Mendocino Brewing Company
- Location: Ukiah, California, US
- Opened: 1983
- Closed: 2018
- Owned by: Vijay Mallya, UB Group

Active beers
| Name | Type |
| Red Tail Ale | Amber Ale |
| Blue Heron Pale Ale | Pale Ale |
| Black Hawk Stout | Stout |

Seasonal beers
| Name | Type |
| Eye of the Hawk | Strong Pale Ale |

= Mendocino Brewing Company =

Brewery in Ukiah, Mendocino County, California

Mendocino Brewing Company is a brewery founded in 1983 as the Hopland Brewery in the Mendocino County town of Hopland, California. The brewery expanded and moved its operations to a larger Mendocino County facility located in Ukiah, California in 1997.

==Background==
The Hopland Brewery was founded in 1983 by homebrewers Michael Laybourn and Norman Franks who purchased the brewing equipment of the closed New Albion Brewing Company. Former New Albion brewers, Jack McAuliffe and Don Barkley, were hired to operate the brewery. The flagship beer was named Red Tail Ale, named after both the beer's color and also a local hymn titled "The Redtail Hawk", written by Kate Wolf. The company continued to name all its beer varieties after birds.
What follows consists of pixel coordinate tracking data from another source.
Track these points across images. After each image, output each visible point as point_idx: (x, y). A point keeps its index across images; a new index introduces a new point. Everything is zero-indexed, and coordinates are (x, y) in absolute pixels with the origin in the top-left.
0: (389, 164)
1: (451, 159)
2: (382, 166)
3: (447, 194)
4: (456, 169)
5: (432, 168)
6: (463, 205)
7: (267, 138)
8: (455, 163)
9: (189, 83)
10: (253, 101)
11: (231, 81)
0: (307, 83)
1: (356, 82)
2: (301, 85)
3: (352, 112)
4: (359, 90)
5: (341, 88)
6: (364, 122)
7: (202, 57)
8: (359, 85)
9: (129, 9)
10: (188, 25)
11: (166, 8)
Opened on August 14, 1983, the Hopland Brewery was the first California brewpub ‒ a brewery licensed to sell both its own beer and food at the same location ‒ as well as the second in the United States.
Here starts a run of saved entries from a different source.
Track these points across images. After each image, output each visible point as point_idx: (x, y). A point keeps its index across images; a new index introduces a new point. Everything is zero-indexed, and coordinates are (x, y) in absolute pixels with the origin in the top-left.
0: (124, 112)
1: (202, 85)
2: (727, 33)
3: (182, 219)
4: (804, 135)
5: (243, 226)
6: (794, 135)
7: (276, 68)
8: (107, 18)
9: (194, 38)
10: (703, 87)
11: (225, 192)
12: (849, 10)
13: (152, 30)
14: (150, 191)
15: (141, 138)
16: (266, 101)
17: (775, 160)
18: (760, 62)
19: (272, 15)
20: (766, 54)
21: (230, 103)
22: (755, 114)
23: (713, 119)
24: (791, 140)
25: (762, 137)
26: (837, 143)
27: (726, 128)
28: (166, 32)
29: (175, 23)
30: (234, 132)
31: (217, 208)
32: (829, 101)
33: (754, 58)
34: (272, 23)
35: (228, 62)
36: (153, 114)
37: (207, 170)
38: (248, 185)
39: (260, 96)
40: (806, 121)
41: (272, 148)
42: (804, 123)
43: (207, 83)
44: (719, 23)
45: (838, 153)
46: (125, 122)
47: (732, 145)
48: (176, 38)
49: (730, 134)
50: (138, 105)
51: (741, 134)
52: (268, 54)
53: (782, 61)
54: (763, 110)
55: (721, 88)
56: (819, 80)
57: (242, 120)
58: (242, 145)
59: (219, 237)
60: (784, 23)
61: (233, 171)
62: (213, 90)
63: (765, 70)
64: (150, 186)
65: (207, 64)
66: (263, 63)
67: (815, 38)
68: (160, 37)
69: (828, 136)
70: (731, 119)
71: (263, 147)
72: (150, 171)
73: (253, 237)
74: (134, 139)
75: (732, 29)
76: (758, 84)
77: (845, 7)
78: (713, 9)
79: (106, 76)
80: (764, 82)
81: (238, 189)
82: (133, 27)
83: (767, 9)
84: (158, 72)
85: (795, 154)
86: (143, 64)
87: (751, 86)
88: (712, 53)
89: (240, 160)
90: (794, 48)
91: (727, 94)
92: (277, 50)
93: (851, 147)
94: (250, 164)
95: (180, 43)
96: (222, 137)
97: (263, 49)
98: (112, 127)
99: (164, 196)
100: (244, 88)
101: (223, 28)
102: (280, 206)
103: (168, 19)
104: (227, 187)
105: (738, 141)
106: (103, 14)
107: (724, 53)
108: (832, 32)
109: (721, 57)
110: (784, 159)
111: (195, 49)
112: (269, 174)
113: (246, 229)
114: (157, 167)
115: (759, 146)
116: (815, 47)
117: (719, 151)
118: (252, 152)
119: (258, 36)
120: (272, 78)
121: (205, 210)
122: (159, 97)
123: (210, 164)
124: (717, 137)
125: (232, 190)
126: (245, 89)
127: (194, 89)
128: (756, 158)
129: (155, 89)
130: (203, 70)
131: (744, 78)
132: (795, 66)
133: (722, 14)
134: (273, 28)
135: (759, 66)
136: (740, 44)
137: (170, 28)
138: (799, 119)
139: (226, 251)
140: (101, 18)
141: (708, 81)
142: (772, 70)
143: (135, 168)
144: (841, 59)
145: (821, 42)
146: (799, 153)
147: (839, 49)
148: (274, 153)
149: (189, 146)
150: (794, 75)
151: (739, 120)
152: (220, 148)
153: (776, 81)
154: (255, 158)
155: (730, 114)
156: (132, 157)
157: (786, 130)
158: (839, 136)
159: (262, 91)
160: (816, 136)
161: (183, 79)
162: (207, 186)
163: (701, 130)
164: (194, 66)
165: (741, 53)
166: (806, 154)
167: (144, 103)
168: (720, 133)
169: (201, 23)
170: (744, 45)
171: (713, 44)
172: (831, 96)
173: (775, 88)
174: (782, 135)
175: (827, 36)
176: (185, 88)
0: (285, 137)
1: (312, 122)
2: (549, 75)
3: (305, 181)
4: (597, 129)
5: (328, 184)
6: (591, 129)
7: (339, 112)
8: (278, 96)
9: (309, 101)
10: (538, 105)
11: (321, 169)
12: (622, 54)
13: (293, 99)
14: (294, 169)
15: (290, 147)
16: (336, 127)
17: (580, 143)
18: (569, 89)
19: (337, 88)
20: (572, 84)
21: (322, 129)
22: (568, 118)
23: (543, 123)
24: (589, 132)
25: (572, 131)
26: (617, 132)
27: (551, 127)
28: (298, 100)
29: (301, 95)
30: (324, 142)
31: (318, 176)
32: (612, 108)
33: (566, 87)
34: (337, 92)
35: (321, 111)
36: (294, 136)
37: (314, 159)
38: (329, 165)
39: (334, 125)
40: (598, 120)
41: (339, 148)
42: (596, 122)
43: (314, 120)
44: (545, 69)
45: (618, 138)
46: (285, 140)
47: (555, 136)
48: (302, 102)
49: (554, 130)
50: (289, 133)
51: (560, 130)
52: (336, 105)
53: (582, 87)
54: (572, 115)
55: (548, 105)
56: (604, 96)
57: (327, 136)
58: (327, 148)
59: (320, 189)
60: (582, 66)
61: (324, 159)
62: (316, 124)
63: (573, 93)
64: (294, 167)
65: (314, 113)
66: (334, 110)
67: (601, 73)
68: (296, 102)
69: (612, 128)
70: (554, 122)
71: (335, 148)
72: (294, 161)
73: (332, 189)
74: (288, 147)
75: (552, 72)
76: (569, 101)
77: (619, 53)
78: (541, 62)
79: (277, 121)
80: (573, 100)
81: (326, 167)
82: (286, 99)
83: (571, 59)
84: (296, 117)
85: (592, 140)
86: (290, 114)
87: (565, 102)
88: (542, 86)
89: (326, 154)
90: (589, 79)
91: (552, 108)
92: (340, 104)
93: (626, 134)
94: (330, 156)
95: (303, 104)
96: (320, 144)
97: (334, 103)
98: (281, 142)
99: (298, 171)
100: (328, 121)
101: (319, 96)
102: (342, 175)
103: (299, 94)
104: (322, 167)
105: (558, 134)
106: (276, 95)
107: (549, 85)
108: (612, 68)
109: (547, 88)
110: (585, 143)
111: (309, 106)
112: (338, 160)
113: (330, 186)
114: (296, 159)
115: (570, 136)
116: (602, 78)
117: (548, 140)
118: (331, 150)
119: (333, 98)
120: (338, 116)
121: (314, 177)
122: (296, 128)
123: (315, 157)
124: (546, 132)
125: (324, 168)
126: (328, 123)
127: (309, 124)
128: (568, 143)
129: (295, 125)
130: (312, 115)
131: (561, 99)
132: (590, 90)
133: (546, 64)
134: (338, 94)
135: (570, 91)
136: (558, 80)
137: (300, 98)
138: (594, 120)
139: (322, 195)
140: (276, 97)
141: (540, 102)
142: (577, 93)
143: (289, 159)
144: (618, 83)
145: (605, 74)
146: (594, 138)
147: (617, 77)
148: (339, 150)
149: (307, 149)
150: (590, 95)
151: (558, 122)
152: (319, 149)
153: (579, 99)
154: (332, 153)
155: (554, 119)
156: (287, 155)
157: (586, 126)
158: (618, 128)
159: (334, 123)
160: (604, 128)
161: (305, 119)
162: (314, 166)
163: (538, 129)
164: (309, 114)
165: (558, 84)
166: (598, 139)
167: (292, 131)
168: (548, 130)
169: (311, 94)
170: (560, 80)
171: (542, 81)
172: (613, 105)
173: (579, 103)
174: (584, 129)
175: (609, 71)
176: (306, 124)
In 2014, Northwest Labor Press listed Mendocino Brewing as the only unionized craft brewery they could find. The Ukiah facility was represented by the Teamsters.

Mendocino Brewing Company ceased operations in January 2018. In March 2019, investors and several former employees announced that they had re-started operations and brewed Red Tail Ale and Eye of the Hawk for limited, local distribution.

==Public offering==
In 1994, the company went public in a direct public offering, advertising its share offering with flyers in six-packs of its beer. In 1997, Vijay Mallya, owner of the UB Group, bought a significant portion of the company, and was the beneficial owner of approximately three-quarters of the company's stock.

==Beers==
The company's beers included Red Tail Ale, Blue Heron Pale Ale, Black Hawk Stout, and Peregrine Pilsner, as well as several other regular offerings, and various short-run seasonal offerings, such as Eye of the Hawk Strong Pale Ale. Their products were named for birds of prey, except Blue Heron, and feature images of the birds on their labels. When they first opened, they only offered only beer by the glass and food. A few months after opening they began selling bottled beer. The bottles were champagne magnums, and staff sold them in groups of six, calling it "the world's largest six pack".

As part of the acquisition by UB Group, the company owned Olde Saratoga Brewing Company in Saratoga Springs, New York, and produces Kingfisher brand beers for the U.S. market.

==Sponsorship==
The brewery was also the official sponsor of the Mendocino Steam Donkeys Rugby Football Club, a local men's Division III rugby union team.